Spook was actually used by black people to refer to white people, presumably on the notion of “white” ghosts.
spook n.
[SE spook, a ghost]
- (US black) a white person.
- 1939 [US] P.E. Miller Down Beat’s Yearbook of Swing n.p.: spook: a white musician.
- 1944 [US] D. Burley Orig. Hbk of Harlem Jive 19: Us young homes, and lanes and hipstuds, gray and fay, and spook and spade.
(Green’s Dictionary of slang)
As for its usage about black people, Etymonline suggests that:
The derogatory racial sense of "black person" is attested from 1945, perhaps from the notion of dark skin being difficult to see at night.
The following article from the Newsweek.com has an interesting story on how the term spook was initially used to refer to black people:
According to Merriam-Webster, the word "spooky" is defined as, "relating to, resembling or suggesting spooks." A further break-down of "spook" gives way to the meaning, "ghost, specter" or "an undercover agent: spy." But the Dutch word describing apparitions, which first came into use around the 19th century, took on a more sinister meaning around World War II, when white American soldiers started referring to their Black counterparts as "spooks."

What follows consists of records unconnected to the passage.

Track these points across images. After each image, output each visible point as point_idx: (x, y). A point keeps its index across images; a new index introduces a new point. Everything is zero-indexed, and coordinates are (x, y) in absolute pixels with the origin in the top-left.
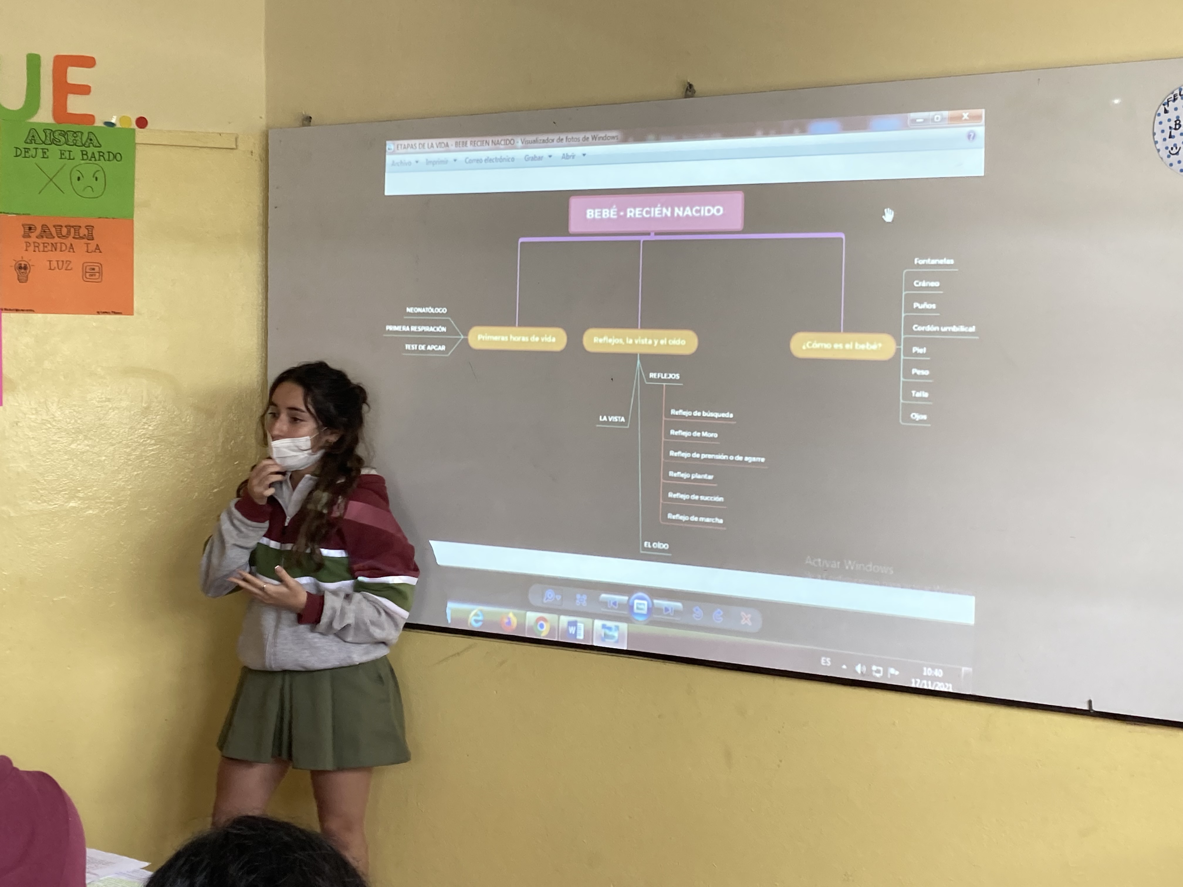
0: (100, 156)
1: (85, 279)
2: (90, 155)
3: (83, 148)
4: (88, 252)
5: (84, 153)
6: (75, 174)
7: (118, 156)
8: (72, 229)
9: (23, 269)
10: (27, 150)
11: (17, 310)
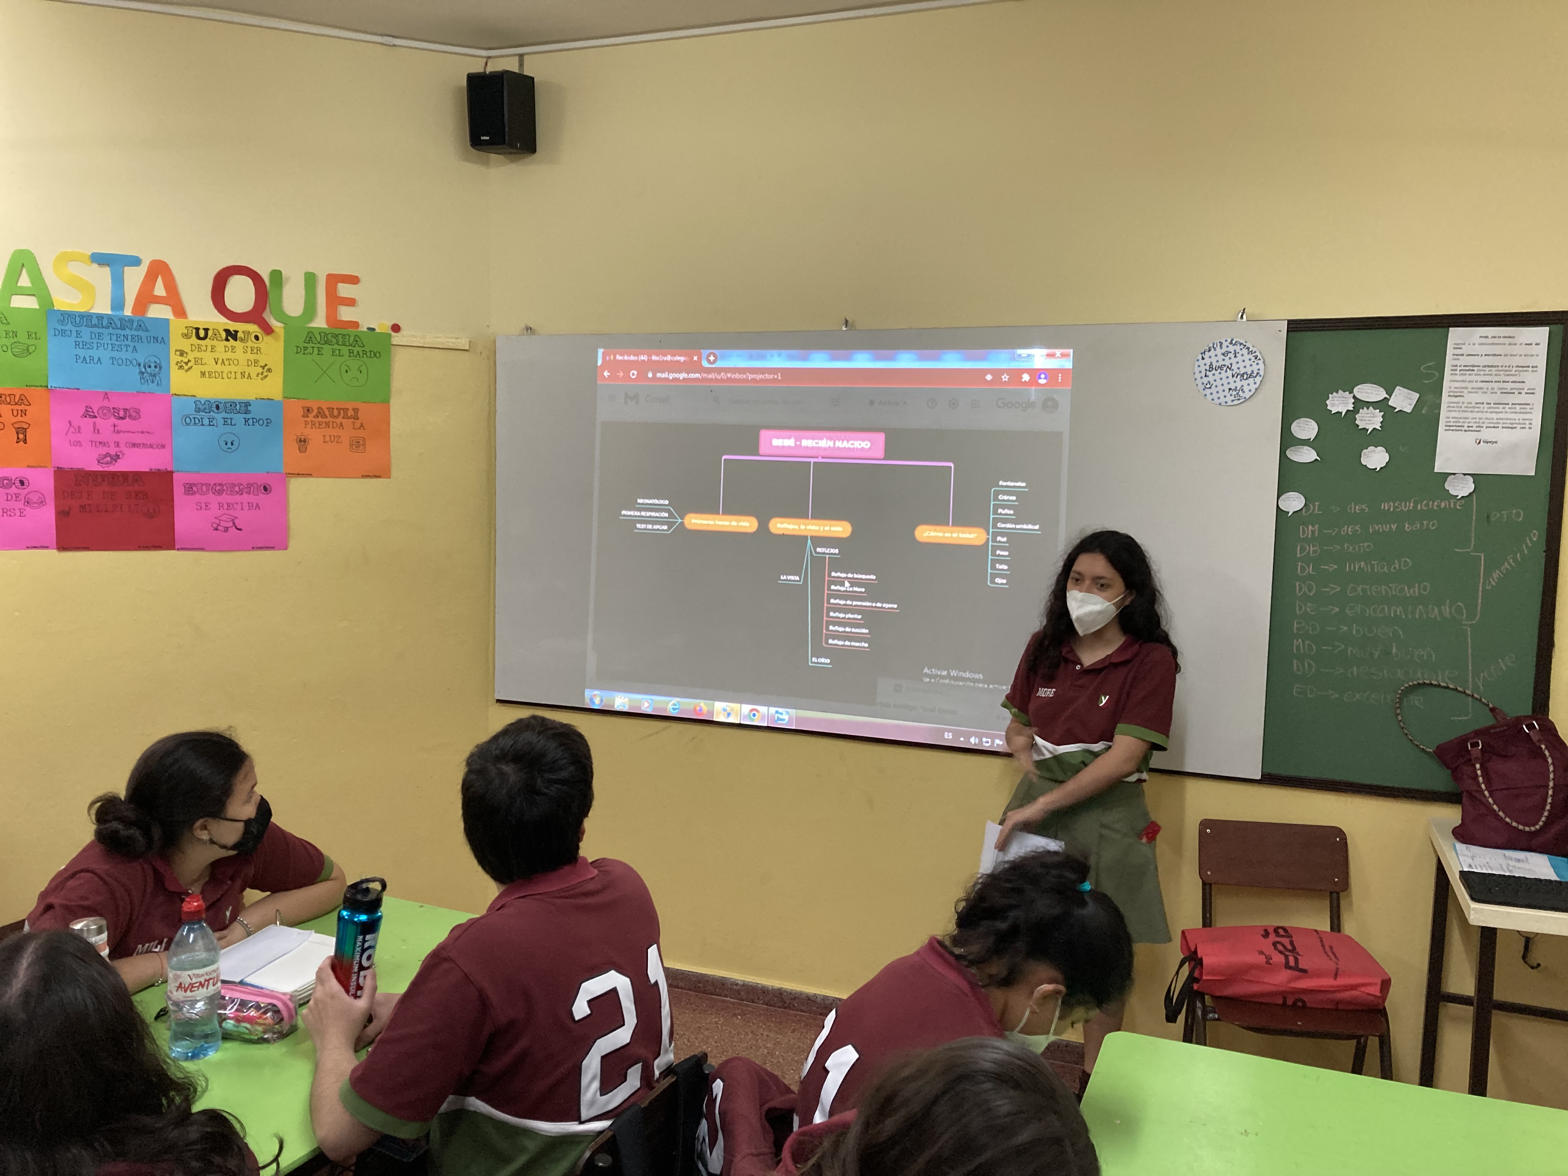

Originally, pilots of the Tuskegee Institute—derived of the first Black military aviators in the U.S. Army Air Corps—were called the "Spookwaffe"—a play on the German term "waffe," which means weapon or gun. When airmen returned from their posts with the nickname, white Americans caught wind of the name and began linking the term "spook" to blackness, thus resulting in the word transitioning into a racial slur and its derogatory use.